SaaS disaster recovery best practices for users and providers
When it comes to SaaS disaster recovery there are two main roles: the consumer and the provider. The side of the fence they're on defines their options and responsibilities.
The cloud has changed the game for backup and recovery admins, and software-as-a-service options are continuously on the rise. However, for the critical operation of disaster recovery, there is no room for confusion about who is responsible for what. Organizations must not only know what the SaaS provider can do, but what the organization itself is responsible for in the event of an outage.
The roles of the SaaS consumer and the provider must be clearly outlined by both sides at the start. Along with knowing what the provider is capable of, SaaS consumers must know what type of recovery they want, how much downtime they can tolerate and what they want to do on their end to meet these goals. The SaaS provider must consider its own limitations and plans when something goes awry on the user's end.
SaaS disaster recovery for the consumer
Consumers of SaaS should have a clear idea of what they are looking for in a provider and what is possible through those services. Any decent SaaS provider must provide some level of backup as part of their responsibilities to their clients, but they may not keep the same backup frequency an end user might find useful. Backup frequency must be included in the SLA documentation, so consumers should read all documentation carefully to understand their responsibilities and those of the provider.
With most major SaaS providers, it’s encouraged that consumers also conduct their own backups. Along with varying backup/retention policies among providers, if a file is accidentally or maliciously deleted it may be easier and faster to restore from in-house copies rather than making a support request. Being able to recover using the organization's own backups is both expedient and ensures it is as current as can be. In the event of a sudden and unexpected outage, backup and disaster recovery admins want to have every option available to them for a swift recovery.
Examples of self-managed backup capabilities include companies that offer the capabilities to back up managed email, such as the Microsoft 365 package of applications and data storage options. Most major SaaS providers do provide export options. Each vendor addresses it differently but does provide the options as needed.
While vendors may offer export of data, this doesn’t address the SaaS elephant in the room: Without the proprietary SaaS platform, the data alone serves no purpose. The consumers are at the mercy of the SaaS provider and its disaster recovery abilities.
That being said, some vendors, such as Zerto and Veeam, provide the ability to invoke disaster recovery and render a limited read-only version of the services in question for the duration of the outage. This type of backup service could be costly, but if an organization uses it properly, in conjunction with a proper business continuity plan, it can mean the difference between reduced levels of service and none at all.

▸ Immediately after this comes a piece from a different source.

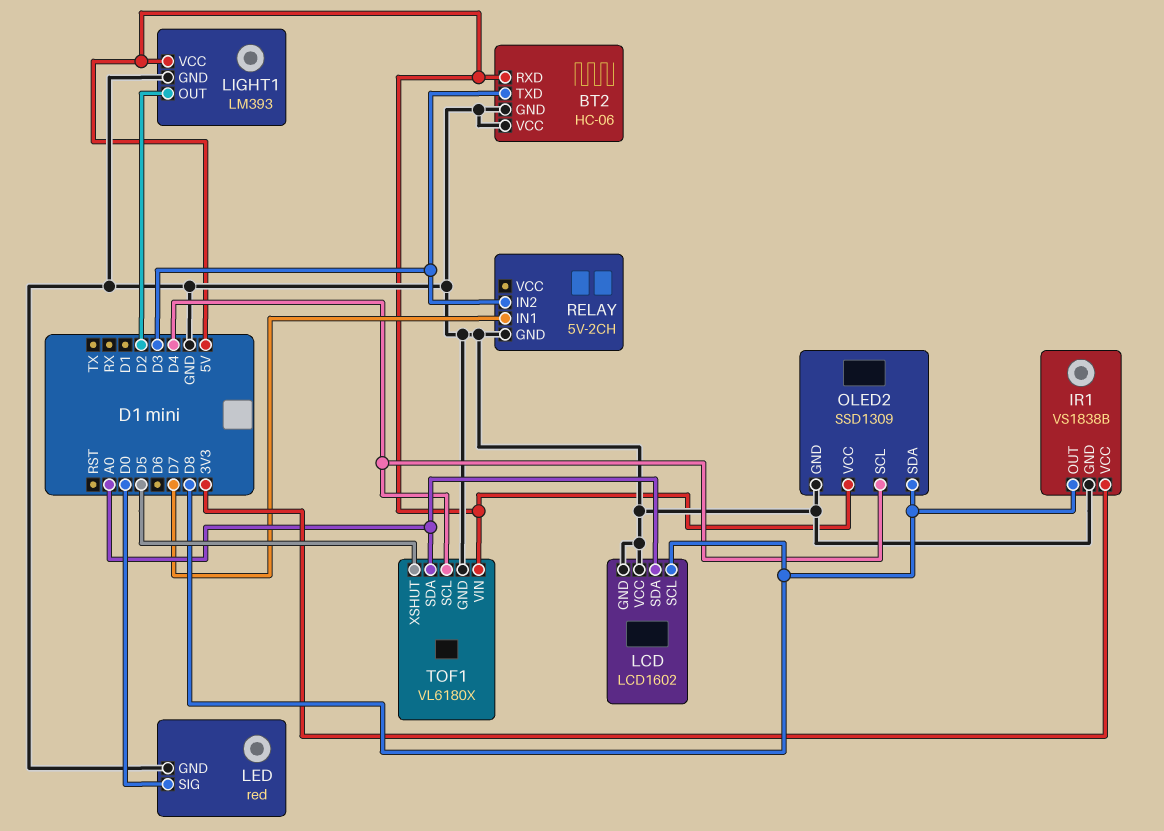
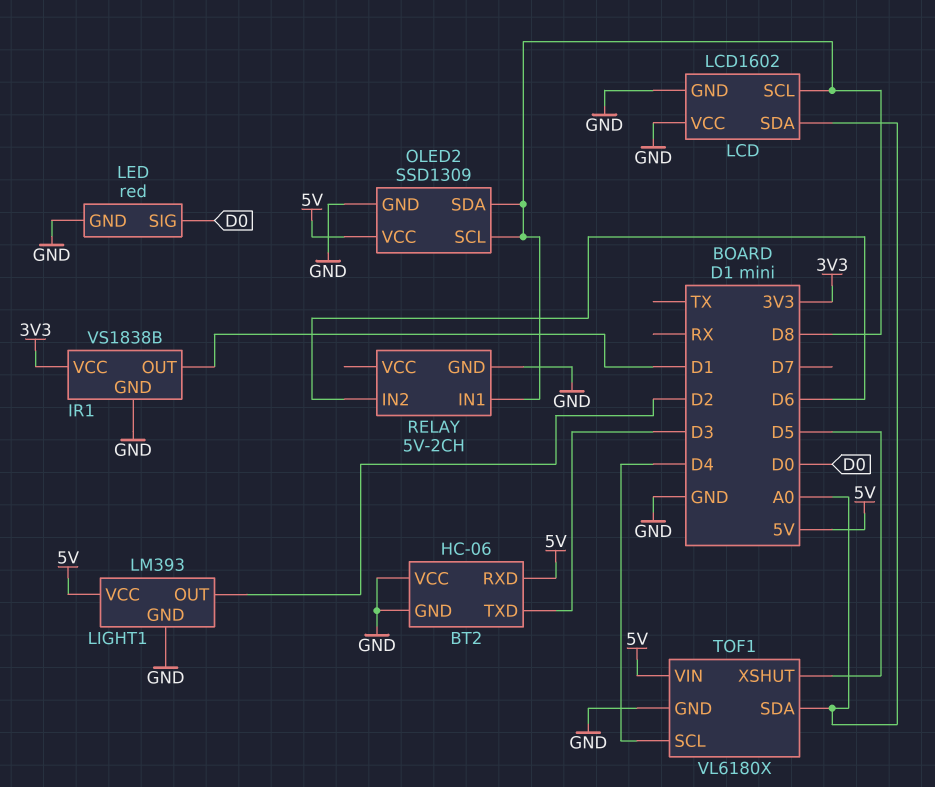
IR1 pin OUT: D8 -> D1
OLED2 pin SCL: D4 -> D8
RELAY pin IN1: D7 -> D8
RELAY pin IN2: D3 -> D6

DR considerations for SaaS providers
For the providers of bespoke SaaS services, the optics are slightly different. It is important to not only plan for loss of service, but to design for redundancy across multiple physical locations. If an organization does this, it can easily fail over to other region in an automated fashion without lengthy downtimes.
SaaS providers must design the infrastructure to be resilient and not rely on a single zone or region being available for failover purposes. Costs for multiple failover zones may be higher, but being able to initiate disaster recovery operations and complete a restore quickly will pay for itself after a single outage.
Above and beyond that, the ability to restore data at the granular level is critical. End users lose or somehow mangle their data frequently, so a SaaS provider should have contingencies ready for human error on the consumer side. Providers must make their responsibilities clear and outline those of the consumer from the start, in the SLA. This will avoid confusion or conflict between end user and provider in the event of an outage.